> _DIRECTIONS_:
Reproduce every line of the records below verbatim, omitting the pictures.

-- Start of TASK INPUT --

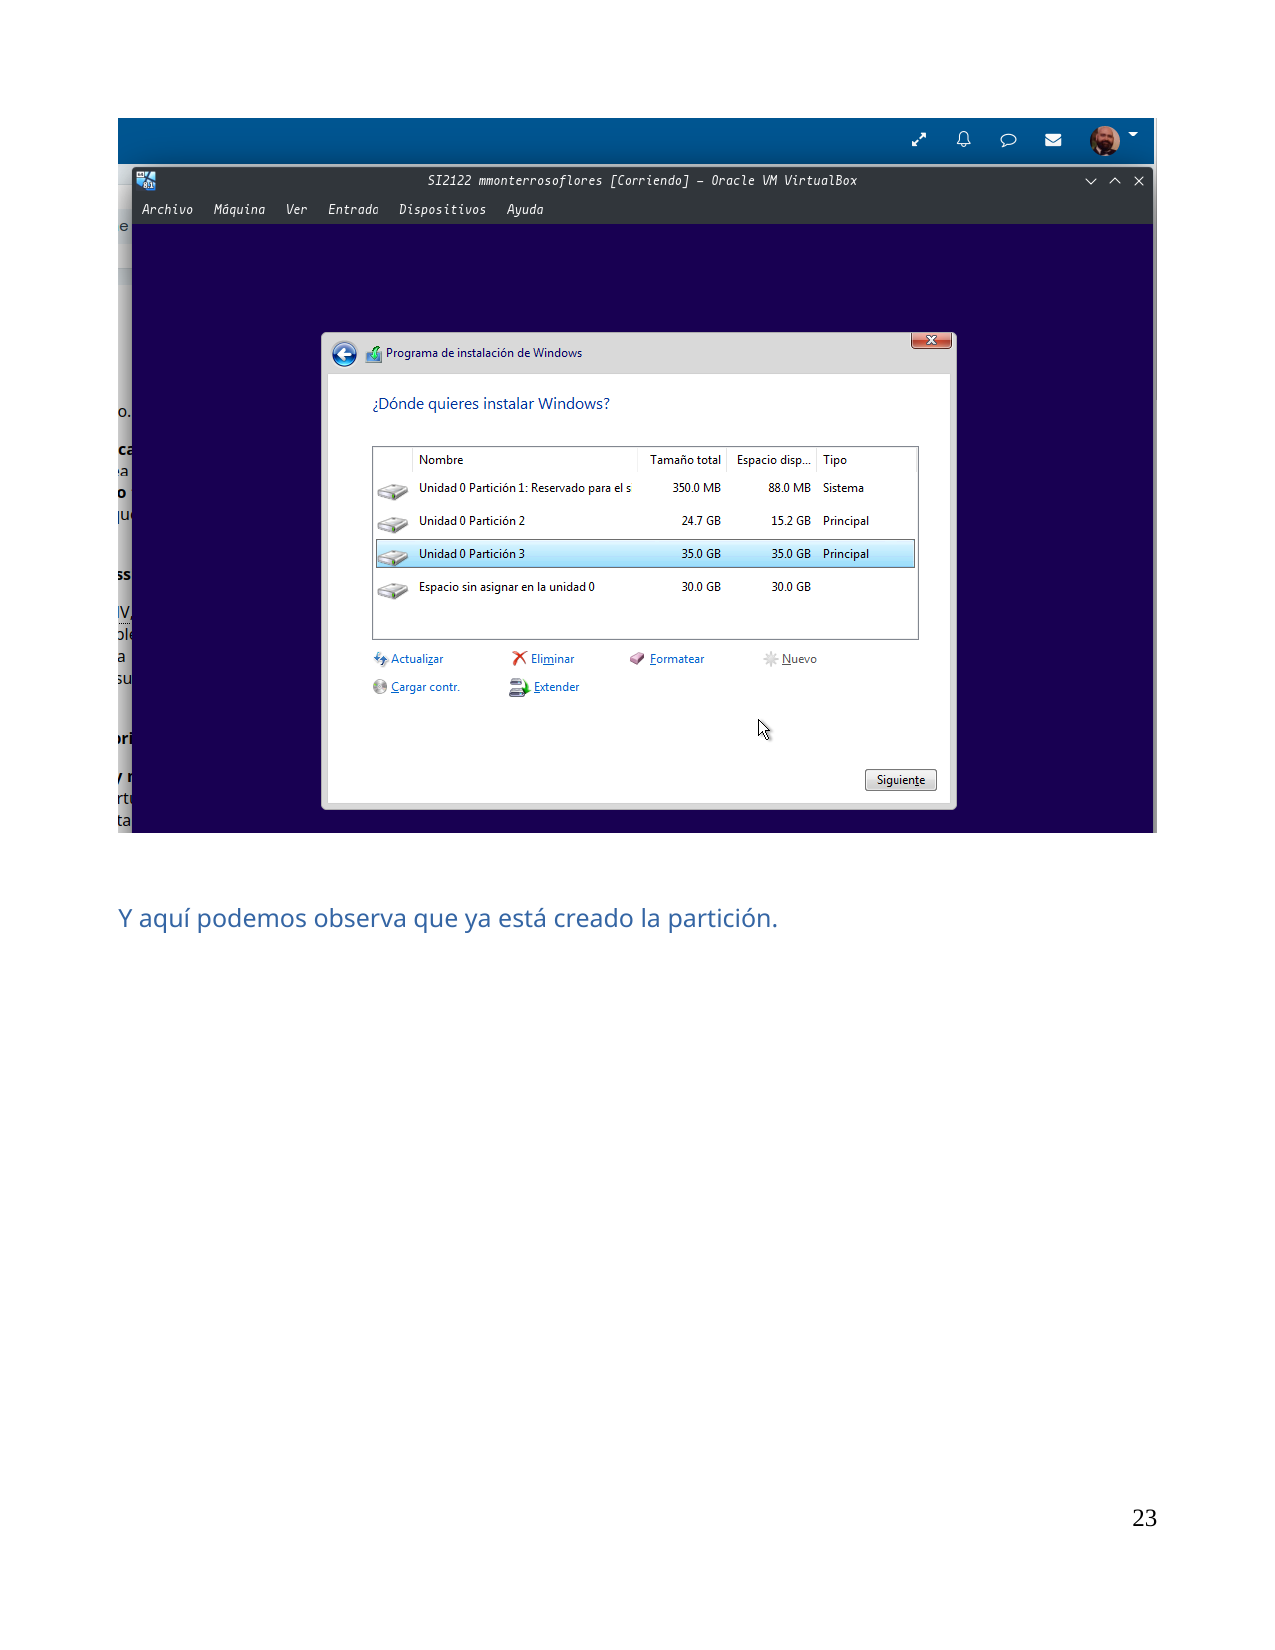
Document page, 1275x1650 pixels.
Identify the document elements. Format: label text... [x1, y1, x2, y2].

picture [118, 118, 1157, 833]
text Y aquí podemos observa que ya está creado la partición. [118, 900, 1157, 934]
table_header [118, 833, 1157, 866]
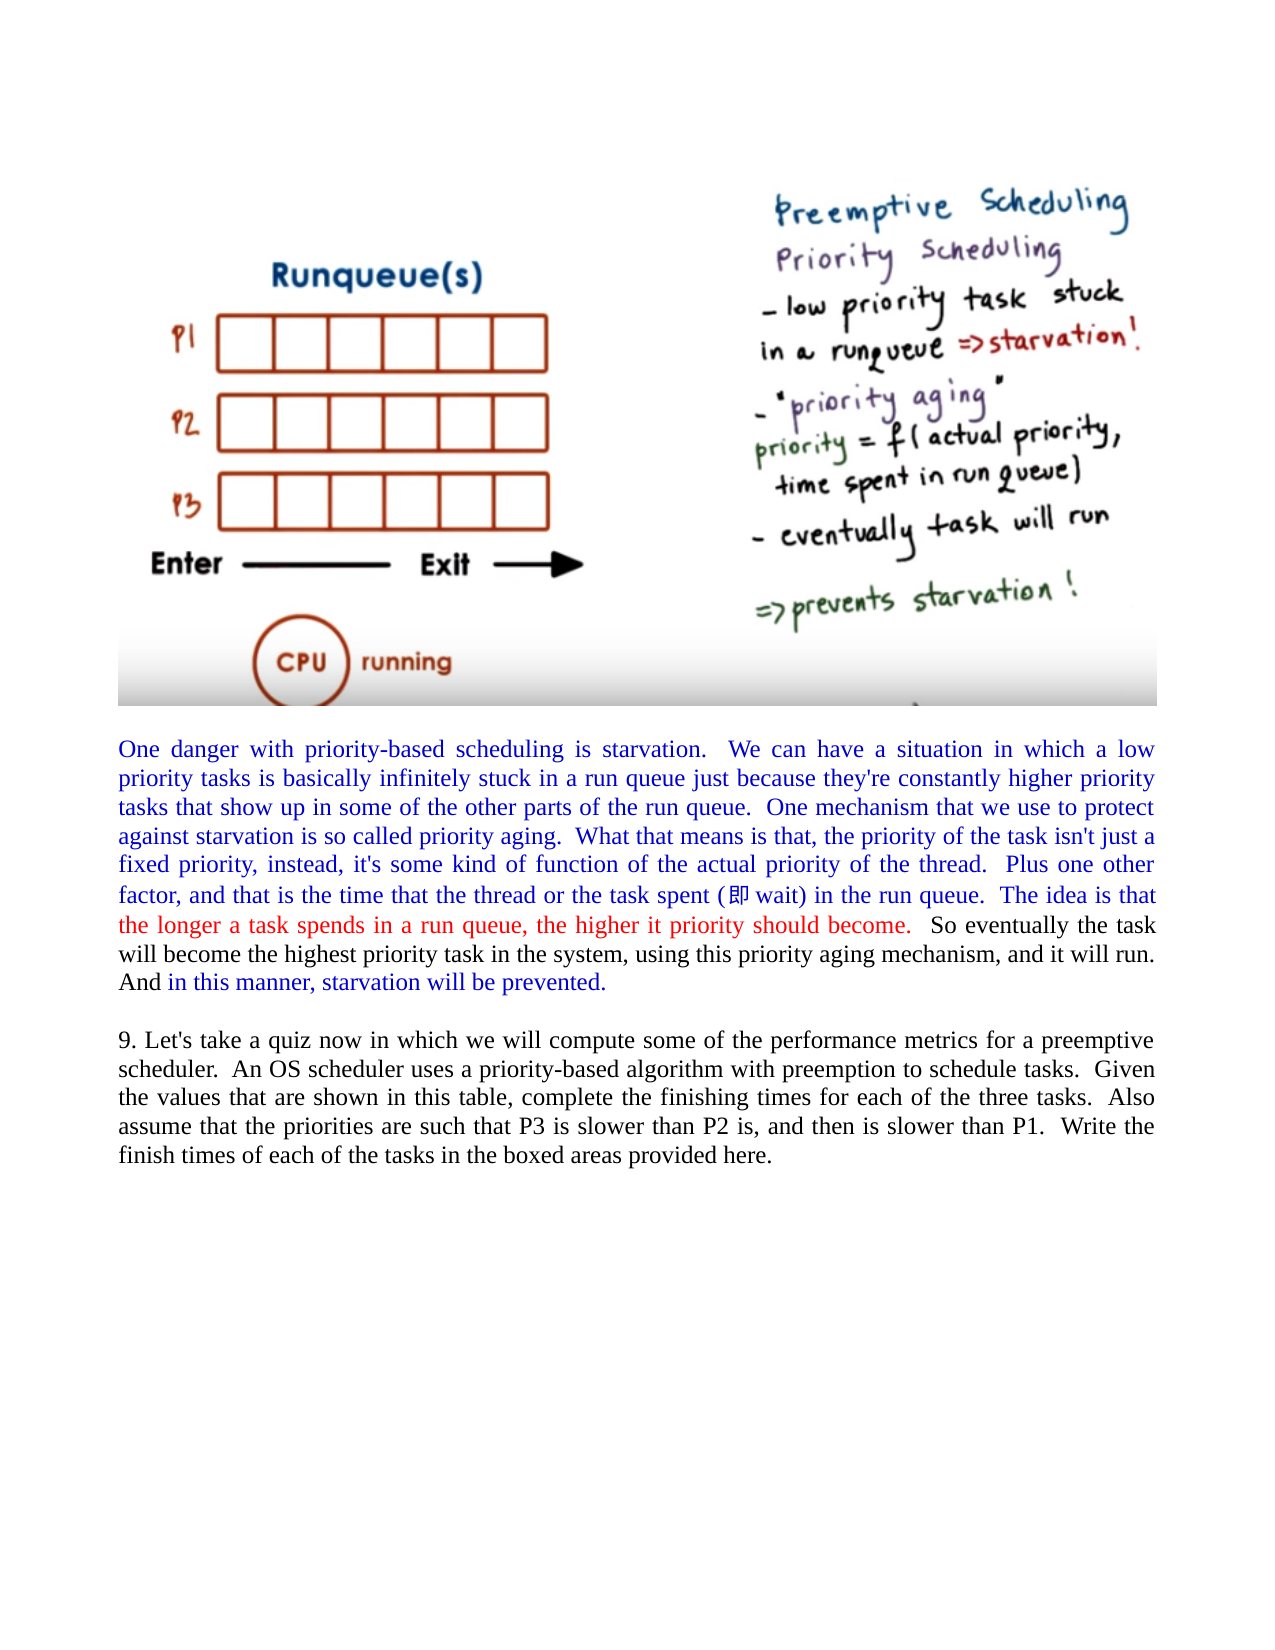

-- End of TASK INPUT --

> _RESULT OF THE EXERCISE_:
Document page, 1275x1650 pixels.
Identify the document elements. Format: label text... [x1, y1, x2, y2].

picture [118, 118, 1157, 833]
text Y aquí podemos observa que ya está creado la partición. [118, 900, 1157, 934]
table_header [118, 833, 1157, 866]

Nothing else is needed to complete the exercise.